== Information supplied ==
---------------

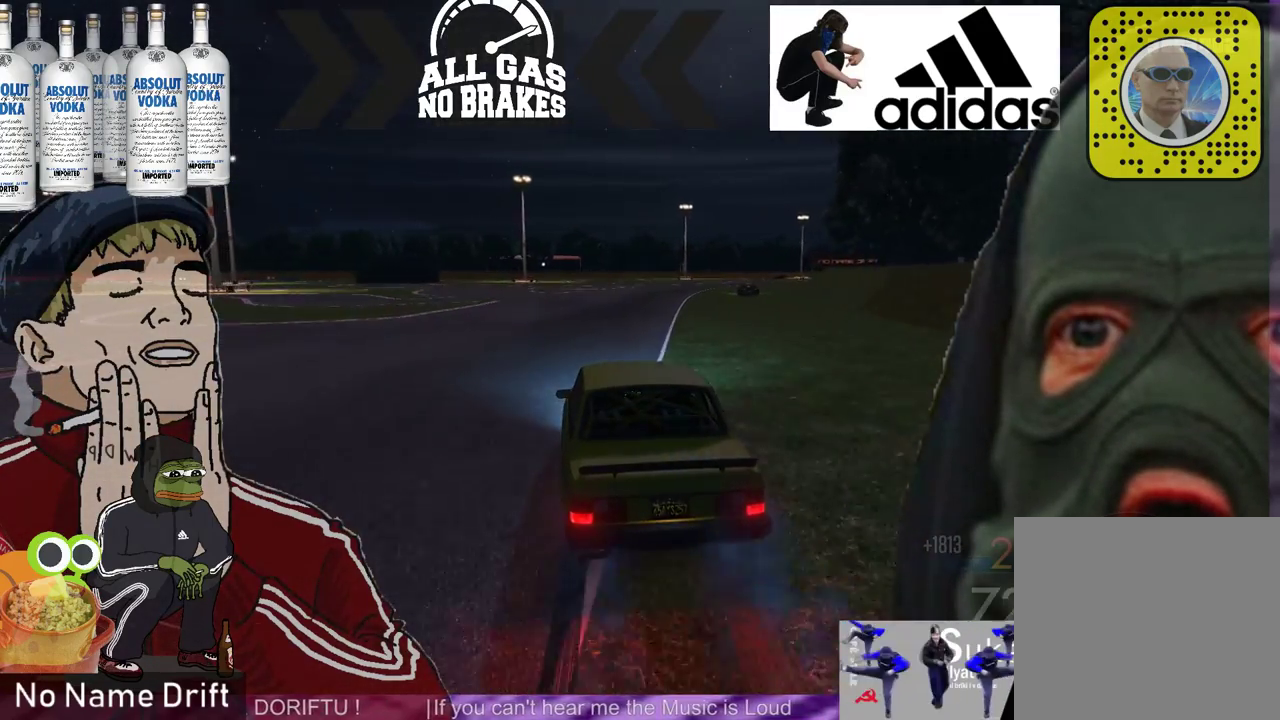
{"buttons": ["R2"], "left_stick": "center", "events": []}
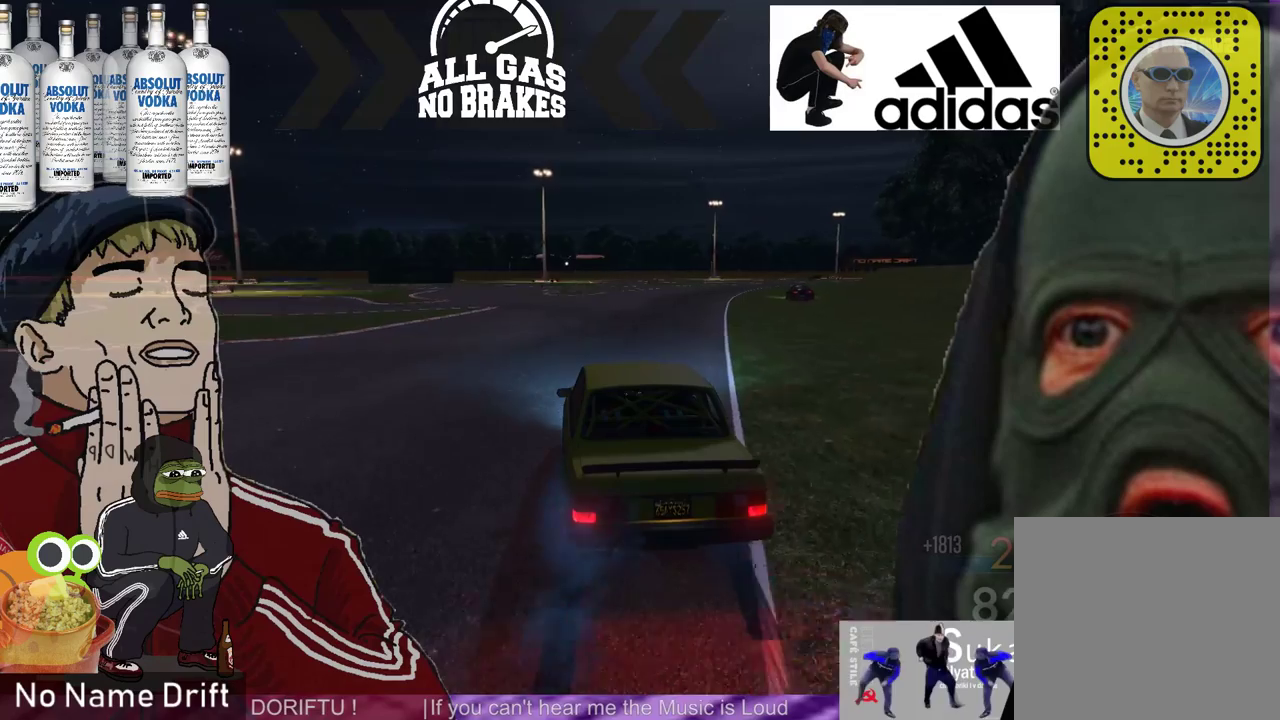
{"buttons": ["R2"], "left_stick": "right", "events": [[367, "left_stick", "right"]]}
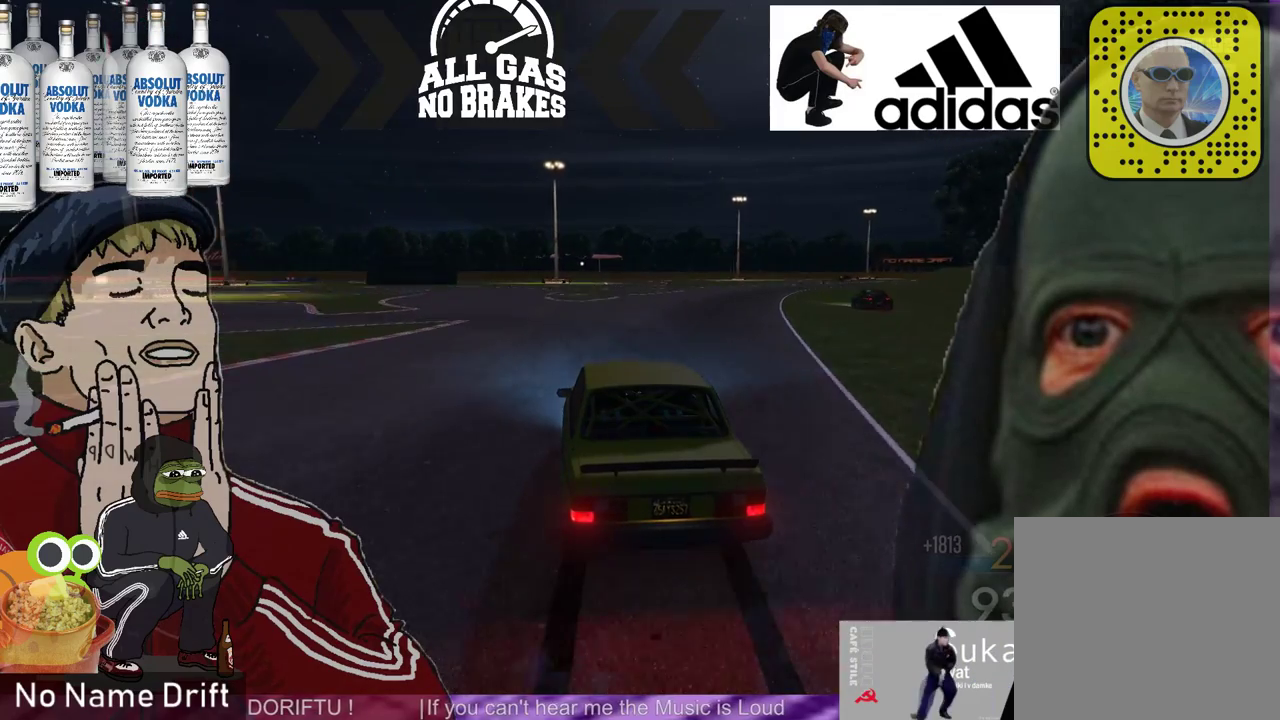
{"buttons": ["R2"], "left_stick": "center", "events": [[333, "left_stick", "center"]]}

---------------

== What this task involves ==
Write out the material above precisely, leaving each picture behind.

== Your response ==
{"buttons": ["R2"], "left_stick": "center", "events": []}
{"buttons": ["R2"], "left_stick": "right", "events": [[367, "left_stick", "right"]]}
{"buttons": ["R2"], "left_stick": "center", "events": [[333, "left_stick", "center"]]}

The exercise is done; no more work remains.